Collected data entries
----------

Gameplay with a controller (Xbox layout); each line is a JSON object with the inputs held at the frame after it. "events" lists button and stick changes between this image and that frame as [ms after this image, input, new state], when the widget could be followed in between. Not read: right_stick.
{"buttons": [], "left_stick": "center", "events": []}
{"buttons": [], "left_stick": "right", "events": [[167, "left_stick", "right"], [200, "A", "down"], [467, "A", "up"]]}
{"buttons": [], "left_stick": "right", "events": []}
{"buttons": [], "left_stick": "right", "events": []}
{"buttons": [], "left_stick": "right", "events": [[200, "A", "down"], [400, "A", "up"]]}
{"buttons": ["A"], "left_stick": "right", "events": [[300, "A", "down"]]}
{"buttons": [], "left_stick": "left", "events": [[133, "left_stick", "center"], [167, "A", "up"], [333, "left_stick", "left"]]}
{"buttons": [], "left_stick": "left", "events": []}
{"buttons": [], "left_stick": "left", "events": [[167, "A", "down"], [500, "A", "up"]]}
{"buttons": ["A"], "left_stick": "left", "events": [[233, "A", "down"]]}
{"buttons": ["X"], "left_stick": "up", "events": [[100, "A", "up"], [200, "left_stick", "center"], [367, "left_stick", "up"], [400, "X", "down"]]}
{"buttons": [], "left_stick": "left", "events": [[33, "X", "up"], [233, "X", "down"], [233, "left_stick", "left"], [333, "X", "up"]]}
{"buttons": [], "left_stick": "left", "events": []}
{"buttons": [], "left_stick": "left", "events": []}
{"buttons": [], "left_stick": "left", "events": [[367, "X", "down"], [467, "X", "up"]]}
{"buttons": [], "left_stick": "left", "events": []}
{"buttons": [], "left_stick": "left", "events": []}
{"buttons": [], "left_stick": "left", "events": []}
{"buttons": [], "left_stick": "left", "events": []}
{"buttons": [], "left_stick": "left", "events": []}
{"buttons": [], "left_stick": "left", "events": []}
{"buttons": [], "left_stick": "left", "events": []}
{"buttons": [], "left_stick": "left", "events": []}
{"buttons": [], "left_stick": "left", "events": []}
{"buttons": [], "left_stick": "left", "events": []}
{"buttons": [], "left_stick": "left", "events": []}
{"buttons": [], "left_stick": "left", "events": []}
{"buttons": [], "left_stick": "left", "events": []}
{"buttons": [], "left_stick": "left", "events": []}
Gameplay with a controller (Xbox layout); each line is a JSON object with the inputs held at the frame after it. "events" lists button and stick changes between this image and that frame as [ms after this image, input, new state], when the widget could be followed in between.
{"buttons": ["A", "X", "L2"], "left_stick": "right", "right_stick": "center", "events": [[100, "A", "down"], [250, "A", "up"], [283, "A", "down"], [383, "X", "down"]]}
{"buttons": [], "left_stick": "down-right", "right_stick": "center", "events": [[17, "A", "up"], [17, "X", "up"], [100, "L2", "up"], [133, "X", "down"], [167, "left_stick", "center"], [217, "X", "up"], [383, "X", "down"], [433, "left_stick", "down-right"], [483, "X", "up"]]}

----------

WORK TO COMPLETE
Restating the data word for word is the whole task.

RESPONSE AREA
Gameplay with a controller (Xbox layout); each line is a JSON object with the inputs held at the frame after it. "events" lists button and stick changes between this image and that frame as [ms after this image, input, new state], when the widget could be followed in between. Not read: right_stick.
{"buttons": [], "left_stick": "center", "events": []}
{"buttons": [], "left_stick": "right", "events": [[167, "left_stick", "right"], [200, "A", "down"], [467, "A", "up"]]}
{"buttons": [], "left_stick": "right", "events": []}
{"buttons": [], "left_stick": "right", "events": []}
{"buttons": [], "left_stick": "right", "events": [[200, "A", "down"], [400, "A", "up"]]}
{"buttons": ["A"], "left_stick": "right", "events": [[300, "A", "down"]]}
{"buttons": [], "left_stick": "left", "events": [[133, "left_stick", "center"], [167, "A", "up"], [333, "left_stick", "left"]]}
{"buttons": [], "left_stick": "left", "events": []}
{"buttons": [], "left_stick": "left", "events": [[167, "A", "down"], [500, "A", "up"]]}
{"buttons": ["A"], "left_stick": "left", "events": [[233, "A", "down"]]}
{"buttons": ["X"], "left_stick": "up", "events": [[100, "A", "up"], [200, "left_stick", "center"], [367, "left_stick", "up"], [400, "X", "down"]]}
{"buttons": [], "left_stick": "left", "events": [[33, "X", "up"], [233, "X", "down"], [233, "left_stick", "left"], [333, "X", "up"]]}
{"buttons": [], "left_stick": "left", "events": []}
{"buttons": [], "left_stick": "left", "events": []}
{"buttons": [], "left_stick": "left", "events": [[367, "X", "down"], [467, "X", "up"]]}
{"buttons": [], "left_stick": "left", "events": []}
{"buttons": [], "left_stick": "left", "events": []}
{"buttons": [], "left_stick": "left", "events": []}
{"buttons": [], "left_stick": "left", "events": []}
{"buttons": [], "left_stick": "left", "events": []}
{"buttons": [], "left_stick": "left", "events": []}
{"buttons": [], "left_stick": "left", "events": []}
{"buttons": [], "left_stick": "left", "events": []}
{"buttons": [], "left_stick": "left", "events": []}
{"buttons": [], "left_stick": "left", "events": []}
{"buttons": [], "left_stick": "left", "events": []}
{"buttons": [], "left_stick": "left", "events": []}
{"buttons": [], "left_stick": "left", "events": []}
{"buttons": [], "left_stick": "left", "events": []}
Gameplay with a controller (Xbox layout); each line is a JSON object with the inputs held at the frame after it. "events" lists button and stick changes between this image and that frame as [ms after this image, input, new state], when the widget could be followed in between.
{"buttons": ["A", "X", "L2"], "left_stick": "right", "right_stick": "center", "events": [[100, "A", "down"], [250, "A", "up"], [283, "A", "down"], [383, "X", "down"]]}
{"buttons": [], "left_stick": "down-right", "right_stick": "center", "events": [[17, "A", "up"], [17, "X", "up"], [100, "L2", "up"], [133, "X", "down"], [167, "left_stick", "center"], [217, "X", "up"], [383, "X", "down"], [433, "left_stick", "down-right"], [483, "X", "up"]]}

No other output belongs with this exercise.